[Stored entries]
----

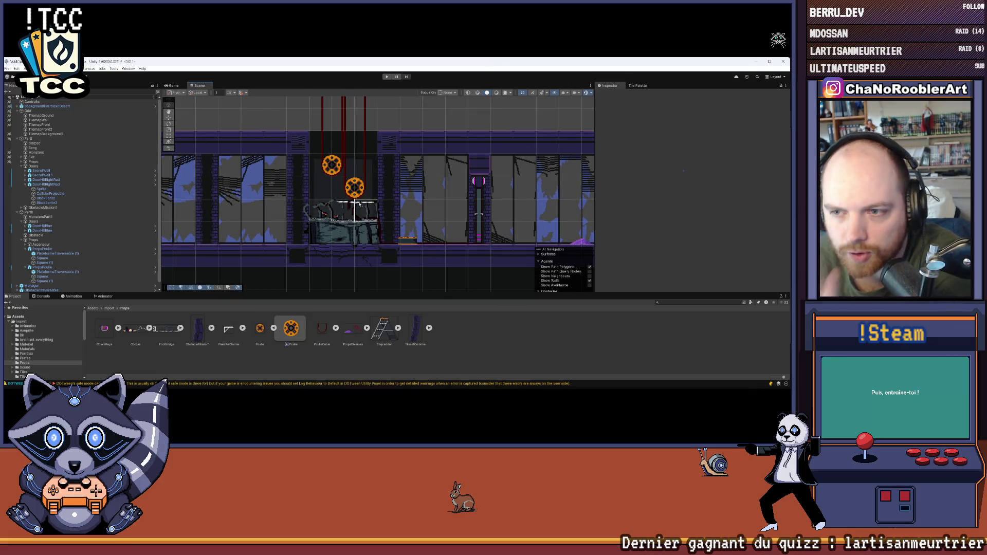
pyautogui.scroll(-2, 360, 205)
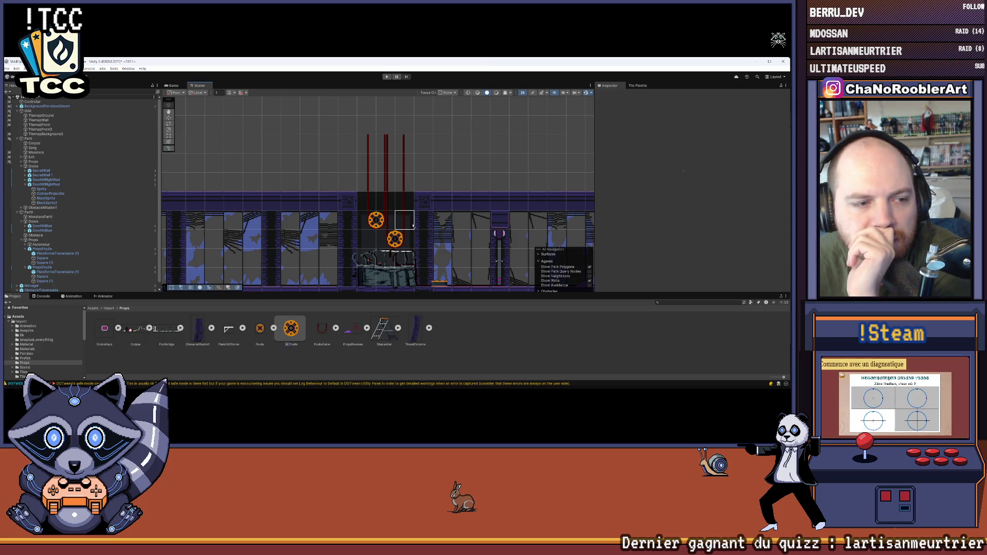
pyautogui.scroll(3, 413, 224)
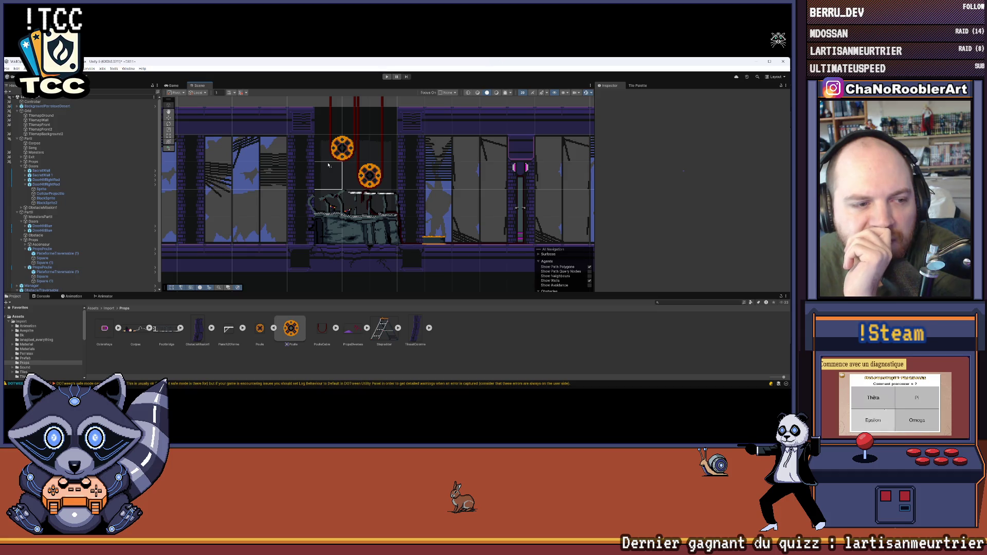
pyautogui.moveTo(432, 157); pyautogui.dragTo(379, 193)
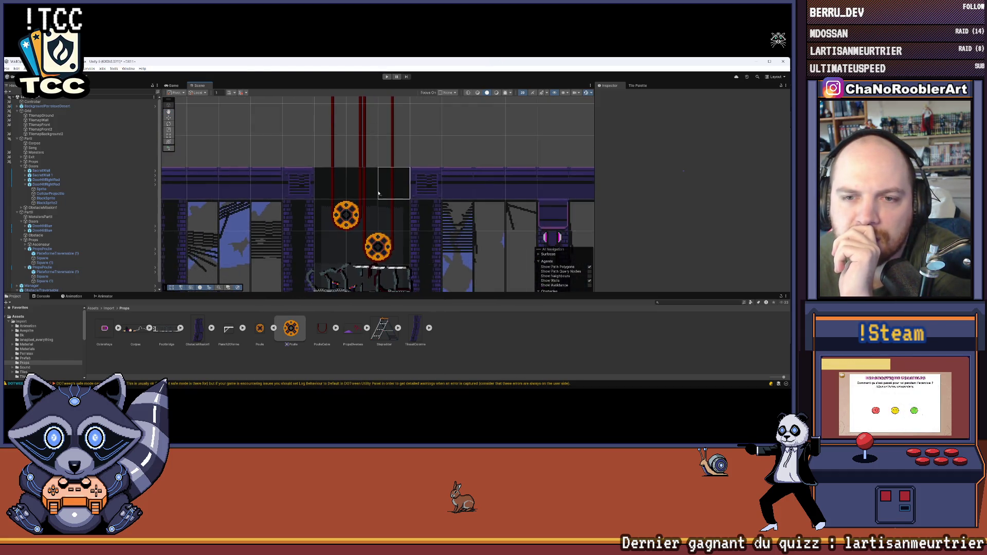
pyautogui.scroll(-2, 378, 193)
# Expand Footbridge in Props, select its Footbridge_1 slice, then bring up the Aseprite level sketch.
pyautogui.click(180, 328)
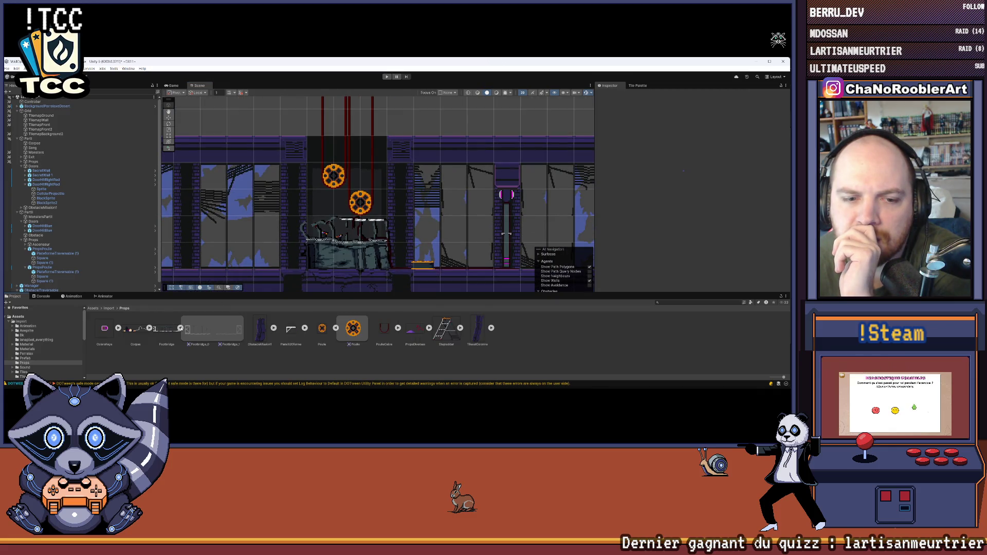
pyautogui.click(221, 331)
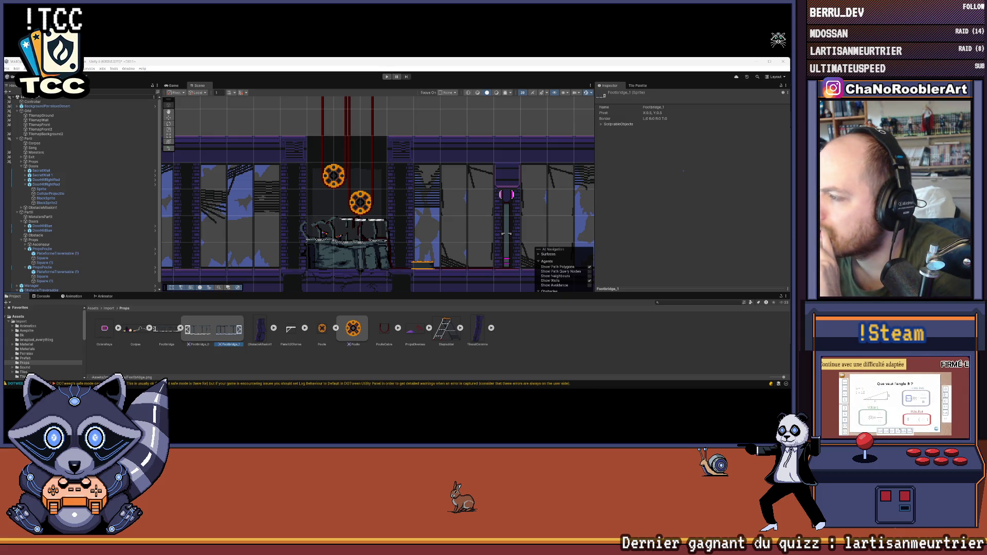
pyautogui.moveTo(579, 381)
pyautogui.click(542, 381)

----

Tell how many lines above contain the word "moveTo". Nothing but the number is needed.

▶ _Exercise result_: 2